> **Instructions**
**1)** From the listing, pull out each line that contains the string "white" and copy it.
**2)** Carry the text on business succession planning forward past its final sentence.

> **Text excerpt**
More than half of Uk business are family owned and many of those are small businesses. Less than half of these family owned or small businesses have a written and up-to-date succession plan in place.

Normally business owners and managers focus on short or medium term goals which tend to relate to financial performance and growth, staffing strategies and business development. Thinking about how the business may transfer both in terms of ownership and management in the future, is not usually incorporated into the strategic business plan.

But succession planning should be documented in every business plan and then reviewed regularly, at least once every year.

It can give business owners and managers confidence and reassurance. When the time comes to implement the succession plan, or if there is an unexpected event which accelerates the implementation of the succession plan, the business is best placed to succeed and to achieve its specific goals and objectives.

Here are some important issues for businesses in the context of succession planning:

• Identifying and planning for the next business owner(s) and manager(s)

• Getting the tax right

• Preparing and reviewing ‘emergency’ legal documents

Identifying and planning

For many family businesses this may be obvious. Children may be ideally placed to become the next business owner and perhaps also manager. For other small businesses, the next business owner may be a third party as a result of a sale, or managers as a result of a management buy-out.

Where particular individuals are identified to succeed, it is essential to consider their future role in the business, and whether they possess the necessary skills and expertise, the maturity and, perhaps most importantly, the drive and commitment to fulfil that role. A common mistake is to assume that they will fulfil exactly the same role as their predecessor given that every individual has different strengths and weaknesses.

New business owners are not always the best new managers. They may need support, experience and/or training. They may also need a strong and established management team consisting of family and non-family members. Involving new owners at an early stage in business planning, seeking their opinion and appreciating their input may ensure that they gain a knowledge and understanding of the business and also are encouraged and given confidence.

A timetable to implement the succession plan should be agreed, documented and reviewed. The transfer could take effect over a period of months or years which has the benefits of continuity and testing the new owners’ readiness to take responsibility.

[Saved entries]
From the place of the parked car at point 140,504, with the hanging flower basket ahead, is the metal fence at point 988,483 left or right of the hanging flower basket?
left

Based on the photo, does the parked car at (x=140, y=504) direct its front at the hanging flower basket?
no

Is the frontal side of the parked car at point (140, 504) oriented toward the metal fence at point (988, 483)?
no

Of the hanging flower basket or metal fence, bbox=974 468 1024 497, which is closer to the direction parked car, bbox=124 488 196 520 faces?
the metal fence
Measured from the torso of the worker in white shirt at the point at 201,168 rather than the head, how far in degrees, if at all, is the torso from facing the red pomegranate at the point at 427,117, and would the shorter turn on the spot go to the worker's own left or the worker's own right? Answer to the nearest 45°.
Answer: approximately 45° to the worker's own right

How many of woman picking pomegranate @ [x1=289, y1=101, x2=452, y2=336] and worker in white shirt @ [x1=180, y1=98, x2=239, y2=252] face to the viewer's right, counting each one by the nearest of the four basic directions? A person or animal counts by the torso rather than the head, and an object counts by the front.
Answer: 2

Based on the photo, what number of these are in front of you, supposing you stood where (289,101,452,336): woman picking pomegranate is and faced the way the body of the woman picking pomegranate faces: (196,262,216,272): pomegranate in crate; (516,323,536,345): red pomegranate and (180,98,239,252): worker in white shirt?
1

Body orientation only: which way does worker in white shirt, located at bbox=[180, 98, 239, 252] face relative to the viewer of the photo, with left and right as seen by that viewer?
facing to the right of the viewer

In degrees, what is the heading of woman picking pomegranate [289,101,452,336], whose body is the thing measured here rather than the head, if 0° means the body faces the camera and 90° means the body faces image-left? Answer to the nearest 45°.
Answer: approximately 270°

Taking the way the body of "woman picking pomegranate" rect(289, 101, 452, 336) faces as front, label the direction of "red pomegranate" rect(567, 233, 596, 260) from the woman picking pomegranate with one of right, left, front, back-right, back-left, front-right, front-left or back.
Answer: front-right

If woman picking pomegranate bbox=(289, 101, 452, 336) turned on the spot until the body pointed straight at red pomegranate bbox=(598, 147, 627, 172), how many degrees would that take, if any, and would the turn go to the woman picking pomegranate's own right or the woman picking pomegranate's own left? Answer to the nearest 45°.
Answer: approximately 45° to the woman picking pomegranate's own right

> **Outputs for the tasks**
**1)**
Measured from the torso of the worker in white shirt at the point at 201,168 rather than the head, how far in degrees, if at all, is the torso from facing the red pomegranate at the point at 427,117, and would the shorter turn on the spot go to the worker's own left or the worker's own right? Answer to the nearest 45°.
How many of woman picking pomegranate @ [x1=289, y1=101, x2=452, y2=336] and worker in white shirt @ [x1=180, y1=98, x2=239, y2=252] face to the viewer's right, counting each one by the nearest of the four basic directions? A person or animal counts by the torso rather than the head, and an object counts by the front.
Based on the photo, what number of these are in front of you, supposing you stood where (289,101,452,336): woman picking pomegranate is and faced the way the body of the woman picking pomegranate faces: (196,262,216,272): pomegranate in crate; (516,323,536,345): red pomegranate and (180,98,239,252): worker in white shirt?
Body orientation only: which way does worker in white shirt, located at bbox=[180, 98, 239, 252] face relative to the viewer of the photo, with left and right as seen by that viewer?

**2)**
Getting the tax right

There are usually UK tax implications, particularly capital gains tax (CGT) and inheritance tax (IHT) implications when the ownership of a business is transferred. It is always advisable to take professional advice early and more than two years before any transfer to minimise the tax payable.

A gift or sale of a business during the owner’s lifetime will trigger a potential CGT liability. In certain circumstances it is possible to ‘holdover’ (defer) the liability at that time by claiming holdover relief. In other cases it may be a good idea to claim entrepreneurs’ relief and pay CGT at the lower rate of 10%.

A gift or sale for less than open market value will also trigger a potential IHT liability. Business property relief (BPR) is a valuable relief which, if claimed, could avoid such an IHT liability provided that the business is a trading company, and the owner making the gift or sale has been the owner for at least two years. Where BPR is not available the owner may make a gift which is potentially subject to IHT at a rate of 40% if they die within seven years.

By planning early and getting the tax right, with the help of expert advice, business owners can ensure that business assets transfer with the minimum of tax liabilities.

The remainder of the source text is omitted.